不思議な話(二ーマンのピク詰め)復刻版H

      ー実際に体験した不思議な出来事の記録ですー

046 「ビン」

 高校一年の時に遠足とスケッチ大会をミックスしたような学校の行事があり、学年全員で湯布院の手前にある高原の湖に出かけました。それぞれが適当な場所を見つけスケッチしたりお弁当を食べたりするのですが、その内スケッチにも飽き、気のあったもの同士でワイワイガヤガヤ好き勝手なことをして遊びはじめます。

それにも飽きた頃、誰からともなく「今日の思い出を何かの形で残しておかないか」と気のきいたことを言い出すものですから、みんなで無い知恵を絞って考えついたのがスケッチブックの切れ端にみんなの名前を書いて小さく折りたたみジュースの空きビン(当時はまだビンが主流で缶ジュースはもっと後のことです)に詰め込んで目印になりそうなものの下に埋め、10年後に掘り起こすというものでした。

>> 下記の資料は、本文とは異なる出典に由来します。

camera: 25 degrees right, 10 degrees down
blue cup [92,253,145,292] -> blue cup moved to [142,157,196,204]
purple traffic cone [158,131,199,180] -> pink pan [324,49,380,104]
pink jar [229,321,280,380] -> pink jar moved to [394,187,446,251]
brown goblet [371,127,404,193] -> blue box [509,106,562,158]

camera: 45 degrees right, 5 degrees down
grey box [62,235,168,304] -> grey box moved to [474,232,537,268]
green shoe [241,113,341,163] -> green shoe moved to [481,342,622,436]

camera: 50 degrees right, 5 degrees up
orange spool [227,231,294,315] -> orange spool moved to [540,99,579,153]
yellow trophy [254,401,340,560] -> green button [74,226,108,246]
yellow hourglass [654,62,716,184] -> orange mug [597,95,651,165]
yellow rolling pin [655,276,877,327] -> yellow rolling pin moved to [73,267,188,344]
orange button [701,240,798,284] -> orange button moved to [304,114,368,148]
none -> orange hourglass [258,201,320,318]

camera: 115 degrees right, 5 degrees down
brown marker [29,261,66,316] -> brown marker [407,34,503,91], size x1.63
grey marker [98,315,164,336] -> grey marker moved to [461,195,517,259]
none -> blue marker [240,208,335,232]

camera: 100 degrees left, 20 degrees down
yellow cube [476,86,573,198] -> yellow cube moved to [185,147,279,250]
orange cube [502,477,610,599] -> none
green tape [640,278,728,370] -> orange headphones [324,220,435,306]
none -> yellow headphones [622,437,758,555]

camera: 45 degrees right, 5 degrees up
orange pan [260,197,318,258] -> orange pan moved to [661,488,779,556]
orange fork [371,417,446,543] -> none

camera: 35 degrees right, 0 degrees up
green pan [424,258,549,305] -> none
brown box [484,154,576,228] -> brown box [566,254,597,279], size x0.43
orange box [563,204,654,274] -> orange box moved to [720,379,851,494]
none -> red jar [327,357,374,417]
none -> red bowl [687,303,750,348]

それは良い考えだということでさっそく目印になるものを探すのですが結局、湖畔に立ち並ぶ何十本もの木のうちの一本に決まります。その木の根元をワイワイいいながら掘り起こしているときにそれは起こりました。何と一本の古いビンが出てきたのです。

『バ〇〇―ス』という当時でもあまり見かけない古いジュースのビンでした。驚いたのはビンの中に小さく折りたたまれた紙切れが入っていたということです。それを開いてみようという結論に至るのに時間はかかりませんでした。4~5人でそれを覗き込み、おもむろに開かれたその紙切れの文字を目にした瞬間、一瞬空気が凍りついたのがわかりました。



次の瞬間にはそれぞれが悲鳴をあげその場から逃げるように離れるのですが、私だけがその場から離れられなかったのは紙切れを持っていたのが私なのと、その書かれてある内容が自分に関係していたからでした。